If you want to stop playing with toy models of COVID-19 and work on the models which are influencing the policy decisions, this is the project for you. Aspects of the work range from the basic research to scaling and deploying the model at a country-wide scale to share the results with public health officials.
The COVID-19 crisis has lead to many policy changes that have directly impacted the lives of most people on the planet. Now, policymakers are attempting to find out how to properly ease social distancing measures without reintroducing a second wave to the pandemic. While pervasive testing and contact-tracing, tracking every known individual with the disease via their cellphones, have been proposed, these ideas are costly and have major privacy concerns.

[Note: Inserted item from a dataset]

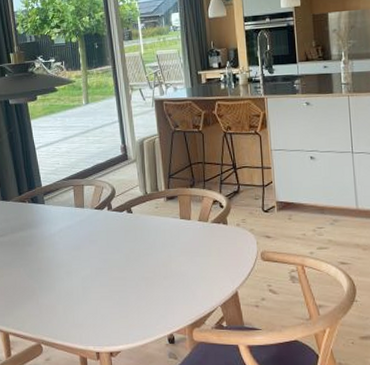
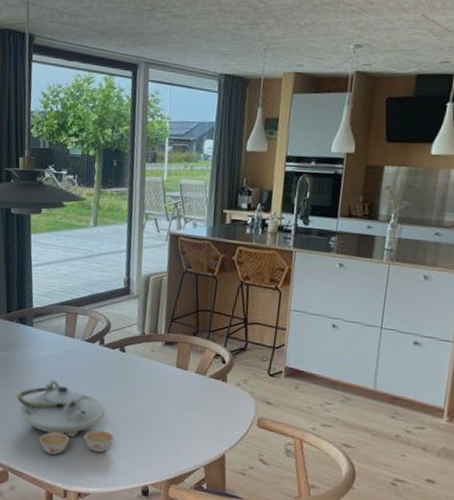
teapot: none [40,249,135,321] -> present [17,379,115,455]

However, the Julia Lab is part of multiple international coalitions which are utilizing mathematical and machine learning techniques to demonstrate that much weaker information could be utilized to arrive at the necessary ends. One such project is SafeBlues (https://safeblues.org/) which showcases that “fake viruses” spread via Bluetooth can be sufficient means to estimate the total number of infected individuals when combined with machine learning. Another project is COEXIST which demonstrates that while cheap “bad tests” may not confidently tell you whether any single person has the virus, the results of many bad tests may be predictive of the total population.
In this research activity we will be exploring these ideas all the way from basic research to prototyped demonstrations for public health officials. Basic questions will be investigated through sophisticated mathematical models, like how what percentage of the population need SafeBlues in order for it to be effective? And, what is the lowest false positive rate that can still be useful? These models will be scaled up through parallelization techniques mixed with machine learning to allow for country-wide simulations. Web deployment will be utilized to display the results for policymakers to discuss and utilize in public health debates.